▶ _WORK ORDER A_
Print the records line for line, from their first line through the line containing "left shoulder: (340, 126, -6)", with both ends included. Leave the pictures out.

▶ _TEXT SECTION_
Defendant appeals his convictions on two counts of first degree sodomy, ORS 163.405, first degree rape, ORS 163.375, first degree burglary, ORS 164.225, first degree kidnapping, ORS 163.235, two counts of first degree robbery, ORS 164.415, and two counts of menacing. ORS 163.190. He also assigns error to the trial court’s imposition of sentence. We affirm the convictions but remand for resentencing.
During the course of robbing a sandwich store, defendant kidnapped, raped and sodomized one of the store’s employees. Police responded to a silent alarm and arrested him at the scene. Detective Lind interviewed him approximately two hours after the arrest. Lind read defendant the Miranda rights, and he signed an acknowledgment. He told Lind that he wanted to talk to an attorney before he answered any questions. Before talking to his attorney, however, he was shown a picture of the knife used against the employees. Defendant then asked if he could be photographed with the knife. Lind encouraged him to make a statement, telling him that he had an opportunity to “tell his side of the story.” Defendant responded, “You guys got me” and refused further discussion. Defendant moved to suppress the statements that he made after requesting counsel. The state conceded that suppression was proper, and the trial court suppressed the evidence.

▶ _WORK ORDER B_
Output the whole appellate opinion above with no changes.

▶ _MATERIAL SUPPLIED_
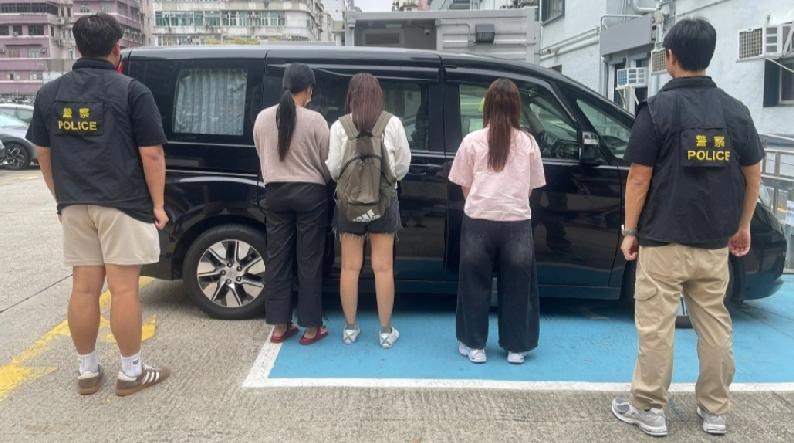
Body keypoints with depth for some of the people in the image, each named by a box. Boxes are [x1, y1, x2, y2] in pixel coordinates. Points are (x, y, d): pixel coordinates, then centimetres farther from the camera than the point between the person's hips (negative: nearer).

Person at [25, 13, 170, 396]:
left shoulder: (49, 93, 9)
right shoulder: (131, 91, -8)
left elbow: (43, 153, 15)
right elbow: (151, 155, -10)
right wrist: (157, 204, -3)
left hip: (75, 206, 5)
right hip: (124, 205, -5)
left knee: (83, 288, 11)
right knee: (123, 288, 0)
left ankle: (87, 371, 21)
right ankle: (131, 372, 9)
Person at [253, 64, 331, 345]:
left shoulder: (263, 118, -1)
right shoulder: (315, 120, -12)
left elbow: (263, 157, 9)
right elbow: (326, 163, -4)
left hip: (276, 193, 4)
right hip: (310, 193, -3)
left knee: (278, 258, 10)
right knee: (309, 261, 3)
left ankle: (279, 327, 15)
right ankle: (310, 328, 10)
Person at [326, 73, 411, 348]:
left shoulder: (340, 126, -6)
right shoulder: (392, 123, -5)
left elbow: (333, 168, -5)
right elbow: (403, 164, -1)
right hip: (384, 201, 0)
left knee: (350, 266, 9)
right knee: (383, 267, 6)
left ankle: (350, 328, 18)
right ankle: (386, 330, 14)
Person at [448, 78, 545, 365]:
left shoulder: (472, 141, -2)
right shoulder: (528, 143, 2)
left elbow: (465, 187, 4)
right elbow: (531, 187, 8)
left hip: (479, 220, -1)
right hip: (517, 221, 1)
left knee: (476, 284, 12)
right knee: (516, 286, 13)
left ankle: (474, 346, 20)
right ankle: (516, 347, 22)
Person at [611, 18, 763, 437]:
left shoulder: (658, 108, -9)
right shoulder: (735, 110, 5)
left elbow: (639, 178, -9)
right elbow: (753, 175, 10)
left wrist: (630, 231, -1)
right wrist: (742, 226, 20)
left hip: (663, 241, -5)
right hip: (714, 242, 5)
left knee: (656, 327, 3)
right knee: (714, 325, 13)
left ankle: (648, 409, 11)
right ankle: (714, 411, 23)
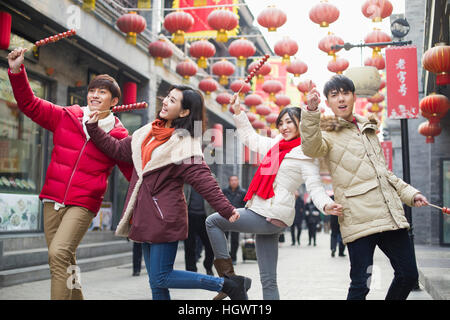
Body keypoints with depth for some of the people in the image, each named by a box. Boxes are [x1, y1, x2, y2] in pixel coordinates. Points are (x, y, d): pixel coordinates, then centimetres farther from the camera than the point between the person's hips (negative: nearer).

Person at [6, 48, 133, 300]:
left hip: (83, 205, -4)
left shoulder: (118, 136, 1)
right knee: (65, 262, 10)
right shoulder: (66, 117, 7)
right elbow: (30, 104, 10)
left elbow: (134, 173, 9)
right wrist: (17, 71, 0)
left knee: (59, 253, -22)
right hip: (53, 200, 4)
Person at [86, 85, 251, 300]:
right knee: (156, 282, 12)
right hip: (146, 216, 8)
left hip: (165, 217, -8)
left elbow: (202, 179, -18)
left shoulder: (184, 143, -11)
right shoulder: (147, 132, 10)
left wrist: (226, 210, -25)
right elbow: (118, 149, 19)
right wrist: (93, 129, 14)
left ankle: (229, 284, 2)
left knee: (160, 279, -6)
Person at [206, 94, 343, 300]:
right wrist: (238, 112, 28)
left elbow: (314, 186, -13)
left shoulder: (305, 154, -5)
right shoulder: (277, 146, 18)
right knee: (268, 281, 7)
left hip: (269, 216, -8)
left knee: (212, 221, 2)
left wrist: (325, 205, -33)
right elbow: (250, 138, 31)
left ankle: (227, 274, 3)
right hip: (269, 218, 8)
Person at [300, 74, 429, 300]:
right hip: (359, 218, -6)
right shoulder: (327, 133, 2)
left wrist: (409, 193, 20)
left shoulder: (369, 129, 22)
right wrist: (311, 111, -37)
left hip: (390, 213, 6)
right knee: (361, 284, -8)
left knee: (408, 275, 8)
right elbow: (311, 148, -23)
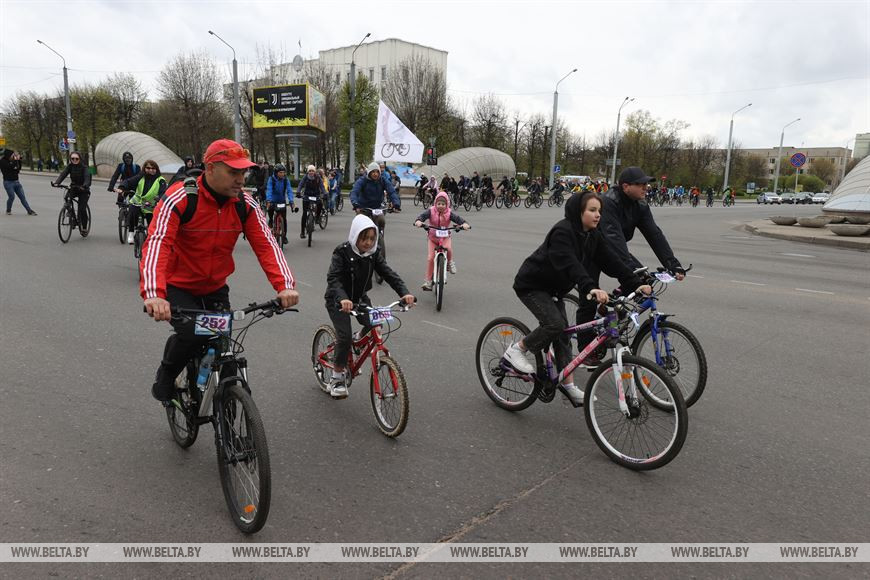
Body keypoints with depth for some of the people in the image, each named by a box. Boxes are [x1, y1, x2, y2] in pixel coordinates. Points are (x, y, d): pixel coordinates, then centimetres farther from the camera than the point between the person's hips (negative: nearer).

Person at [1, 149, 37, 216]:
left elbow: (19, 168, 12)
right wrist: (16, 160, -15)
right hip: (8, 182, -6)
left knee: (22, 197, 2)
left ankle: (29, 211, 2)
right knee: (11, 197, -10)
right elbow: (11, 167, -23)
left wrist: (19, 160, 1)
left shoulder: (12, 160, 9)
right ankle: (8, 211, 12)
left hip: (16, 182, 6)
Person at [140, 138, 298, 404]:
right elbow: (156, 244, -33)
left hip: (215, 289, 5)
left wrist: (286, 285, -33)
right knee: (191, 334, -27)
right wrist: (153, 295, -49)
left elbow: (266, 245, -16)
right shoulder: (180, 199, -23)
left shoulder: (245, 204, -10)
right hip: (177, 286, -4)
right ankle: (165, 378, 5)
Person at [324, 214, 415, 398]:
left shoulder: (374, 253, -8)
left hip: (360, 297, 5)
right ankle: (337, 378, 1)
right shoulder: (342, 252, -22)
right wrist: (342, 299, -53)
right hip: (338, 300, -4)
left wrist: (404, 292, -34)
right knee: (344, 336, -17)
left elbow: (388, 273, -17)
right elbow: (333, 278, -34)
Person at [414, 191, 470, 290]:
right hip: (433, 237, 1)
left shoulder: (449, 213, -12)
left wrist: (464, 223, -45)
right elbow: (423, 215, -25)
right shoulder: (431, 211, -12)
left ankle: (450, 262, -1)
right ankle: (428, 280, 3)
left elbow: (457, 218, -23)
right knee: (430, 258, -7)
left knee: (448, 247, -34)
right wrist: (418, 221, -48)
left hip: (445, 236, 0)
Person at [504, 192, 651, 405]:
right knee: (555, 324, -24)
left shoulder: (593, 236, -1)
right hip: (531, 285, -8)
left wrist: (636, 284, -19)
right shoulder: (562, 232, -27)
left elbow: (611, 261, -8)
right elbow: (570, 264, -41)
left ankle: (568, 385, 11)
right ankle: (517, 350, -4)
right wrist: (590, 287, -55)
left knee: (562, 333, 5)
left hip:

▶ _REPLY A_
Body keypoints with depth for some of the people in the image, each named by a box. Boxes are [x1, y1, x2, y2] in pixel coordinates. Points are (x, y, d): pixel coordinates, then centimetres farther from the camera than the point between the person's hips (negative: nearer).

Person at [25, 13, 170, 396]:
left shoulder: (49, 93, 9)
right shoulder: (131, 91, -8)
left elbow: (43, 153, 15)
right elbow: (151, 155, -10)
right wrist: (157, 204, -3)
left hip: (75, 206, 5)
right hip: (124, 205, -5)
left knee: (83, 288, 11)
right knee: (123, 288, 0)
left ankle: (87, 371, 21)
right ankle: (131, 372, 9)
Person at [253, 64, 331, 345]:
left shoulder: (263, 118, -1)
right shoulder: (315, 120, -12)
left elbow: (263, 157, 9)
right elbow: (326, 163, -4)
left hip: (276, 193, 4)
right hip: (310, 193, -3)
left knee: (278, 258, 10)
right knee: (309, 261, 3)
left ankle: (279, 327, 15)
right ankle: (310, 328, 10)
Person at [326, 73, 411, 348]:
left shoulder: (340, 126, -6)

▶ _REPLY B_
Defendant appeals his convictions on two counts of first degree sodomy, ORS 163.405, first degree rape, ORS 163.375, first degree burglary, ORS 164.225, first degree kidnapping, ORS 163.235, two counts of first degree robbery, ORS 164.415, and two counts of menacing. ORS 163.190. He also assigns error to the trial court’s imposition of sentence. We affirm the convictions but remand for resentencing.
During the course of robbing a sandwich store, defendant kidnapped, raped and sodomized one of the store’s employees. Police responded to a silent alarm and arrested him at the scene. Detective Lind interviewed him approximately two hours after the arrest. Lind read defendant the Miranda rights, and he signed an acknowledgment. He told Lind that he wanted to talk to an attorney before he answered any questions. Before talking to his attorney, however, he was shown a picture of the knife used against the employees. Defendant then asked if he could be photographed with the knife. Lind encouraged him to make a statement, telling him that he had an opportunity to “tell his side of the story.” Defendant responded, “You guys got me” and refused further discussion. Defendant moved to suppress the statements that he made after requesting counsel. The state conceded that suppression was proper, and the trial court suppressed the evidence.